Saved data entries:
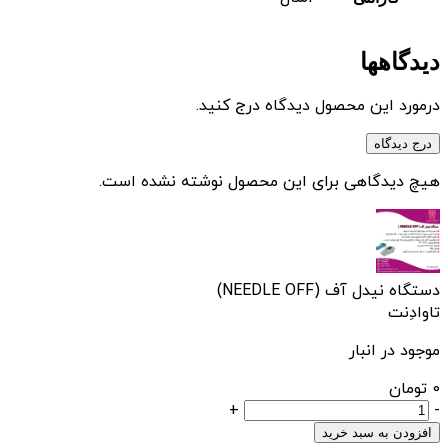
دیدگاهها
درمورد این محصول دیدگاه درج کنید.
درج دیدگاه
هیچ دیدگاهی برای این محصول نوشته نشده است.
دستگاه نیدل آف (NEEDLE OFF)
تاوادِنت
موجود در انبار
0
تومان
دستگاه
+
-
نیدل
افزودن به سبد خرید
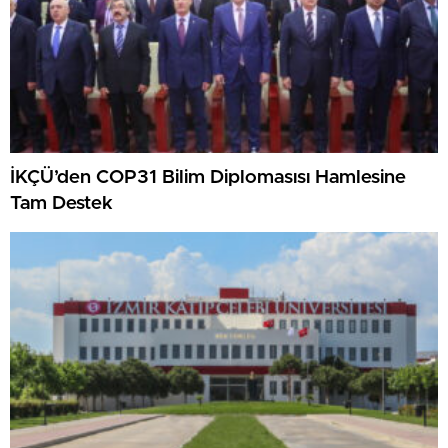
İKÇÜ’den COP31 Bilim Diplomasısı Hamlesine
Tam Destek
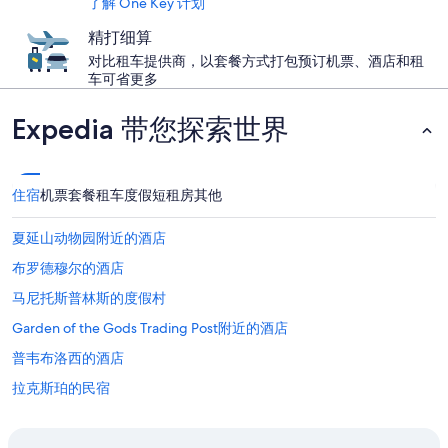
了解 One Key 计划
精打细算
对比租车提供商，以套餐方式打包预订机票、酒店和租
车可省更多
Expedia 带您探索世界
住宿
机票
套餐
租车
度假短租房
其他
夏延山动物园附近的酒店
布罗德穆尔的酒店
马尼托斯普林斯的度假村
Garden of the Gods Trading Post附近的酒店
普韦布洛西的酒店
拉克斯珀的民宿
拉克斯珀的青年旅舍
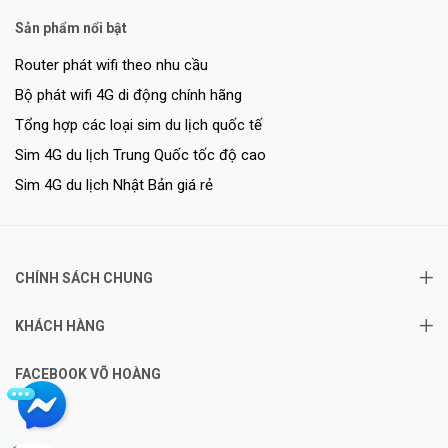
Sản phẩm nổi bật
Router phát wifi theo nhu cầu
Bộ phát wifi 4G di động chính hãng
Tổng hợp các loại sim du lịch quốc tế
Sim 4G du lịch Trung Quốc tốc độ cao
Sim 4G du lịch Nhật Bản giá rẻ
CHÍNH SÁCH CHUNG
KHÁCH HÀNG
FACEBOOK VÕ HOÀNG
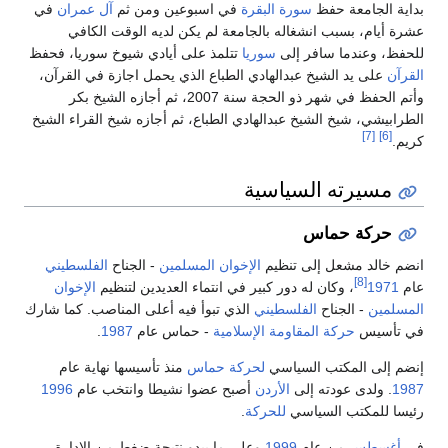
بداية الجامعة حفظ
سورة البقرة
في اسبوعين ومن ثم
آل عمران
في
عشرة أيام، بسبب انشغاله بالجامعة لم يكن لديه الوقت الكافي
للحفظ، وعندما سافر إلى
سوريا
تتلمذ على أيادي شيوخ سوريا، فحفظ
القرآن
على يد الشيخ عبدالهادي الطباع الذي يحمل اجازة في القرآن،
وأتم الحفظ في شهر ذو الحجة سنة 2007، ثم أجازه الشيخ بكر
الطرابيشي، شيخ الشيخ عبدالهادي الطباع، ثم أجازه شيخ القراء الشيخ
[7]
[6]
كريم.
مسيرته السياسية
حركة حماس
انضم خالد مشعل إلى تنظيم
الإخوان المسلمين
- الجناح
الفلسطيني
[8]
عام
1971
، وكان له دور كبير في انتماء العديدين لتنظيم
الإخوان
المسلمين
- الجناح
الفلسطيني
الذي تبوأ فيه أعلى المناصب. كما شارك
في تأسيس
حركة المقاومة الإسلامية
- حماس عام
1987
.
إنضم إلى المكتب السياسي
لحركة حماس
منذ تأسيسها نهاية عام
1987
. ولدى عودته إلى
الأردن
أصبح عضوا نشيطا وانتخب عام
1996
رئيسا للمكتب السياسي
للحركة
.
في
أغسطس
من عام
1999
وعلى ما يبدو نتيجة ضغط من الإدارة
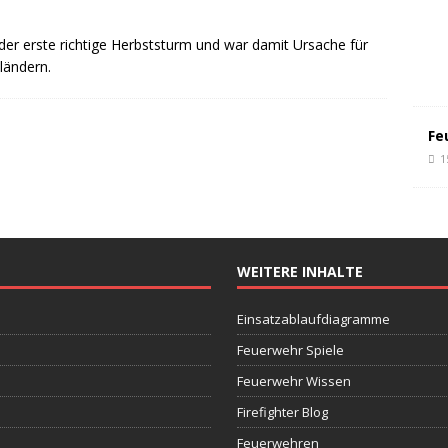
er erste richtige Herbststurm und war damit Ursache für
ländern.
Fe
1
WEITERE INHALTE
Einsatzablaufdiagramme
Feuerwehr Spiele
Feuerwehr Wissen
Firefighter Blog
Feuerwehren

_Work task:_
Please turn the text in all of the records above into a numbered list, one line per item, and skip blank lines. Leave the pictures out.

_Reply:_
1. دیدگاهها
2. درمورد این محصول دیدگاه درج کنید.
3. درج دیدگاه
4. هیچ دیدگاهی برای این محصول نوشته نشده است.
5. دستگاه نیدل آف (NEEDLE OFF)
6. تاوادِنت
7. موجود در انبار
8. 0
9. تومان
10. دستگاه
11. +
12. -
13. نیدل
14. افزودن به سبد خرید
15. İKÇÜ’den COP31 Bilim Diplomasısı Hamlesine
16. Tam Destek
17. 了解 One Key 计划
18. 精打细算
19. 对比租车提供商，以套餐方式打包预订机票、酒店和租
20. 车可省更多
21. Expedia 带您探索世界
22. 住宿
23. 机票
24. 套餐
25. 租车
26. 度假短租房
27. 其他
28. 夏延山动物园附近的酒店
29. 布罗德穆尔的酒店
30. 马尼托斯普林斯的度假村
31. Garden of the Gods Trading Post附近的酒店
32. 普韦布洛西的酒店
33. 拉克斯珀的民宿
34. 拉克斯珀的青年旅舍
35. Sản phẩm nổi bật
36. Router phát wifi theo nhu cầu
37. Bộ phát wifi 4G di động chính hãng
38. Tổng hợp các loại sim du lịch quốc tế
39. Sim 4G du lịch Trung Quốc tốc độ cao
40. Sim 4G du lịch Nhật Bản giá rẻ
41. CHÍNH SÁCH CHUNG
42. KHÁCH HÀNG
43. FACEBOOK VÕ HOÀNG
44. بداية الجامعة حفظ
45. سورة البقرة
46. في اسبوعين ومن ثم
47. آل عمران
48. في
49. عشرة أيام، بسبب انشغاله بالجامعة لم يكن لديه الوقت الكافي
50. للحفظ، وعندما سافر إلى
51. سوريا
52. تتلمذ على أيادي شيوخ سوريا، فحفظ
53. القرآن
54. على يد الشيخ عبدالهادي الطباع الذي يحمل اجازة في القرآن،
55. وأتم الحفظ في شهر ذو الحجة سنة 2007، ثم أجازه الشيخ بكر
56. الطرابيشي، شيخ الشيخ عبدالهادي الطباع، ثم أجازه شيخ القراء الشيخ
57. [7]
58. [6]
59. كريم.
60. مسيرته السياسية
61. حركة حماس
62. انضم خالد مشعل إلى تنظيم
63. الإخوان المسلمين
64. - الجناح
65. الفلسطيني
66. [8]
67. عام
68. 1971
69. ، وكان له دور كبير في انتماء العديدين لتنظيم
70. الإخوان
71. المسلمين
72. - الجناح
73. الفلسطيني
74. الذي تبوأ فيه أعلى المناصب. كما شارك
75. في تأسيس
76. حركة المقاومة الإسلامية
77. - حماس عام
78. 1987
79. .
80. إنضم إلى المكتب السياسي
81. لحركة حماس
82. منذ تأسيسها نهاية عام
83. 1987
84. . ولدى عودته إلى
85. الأردن
86. أصبح عضوا نشيطا وانتخب عام
87. 1996
88. رئيسا للمكتب السياسي
89. للحركة
90. .
91. في
92. أغسطس
93. من عام
94. 1999
95. وعلى ما يبدو نتيجة ضغط من الإدارة
96. er erste richtige Herbststurm und war damit Ursache für
97. ländern.
98. Fe
99. 1
100. WEITERE INHALTE
101. Einsatzablaufdiagramme
102. Feuerwehr Spiele
103. Feuerwehr Wissen
104. Firefighter Blog
105. Feuerwehren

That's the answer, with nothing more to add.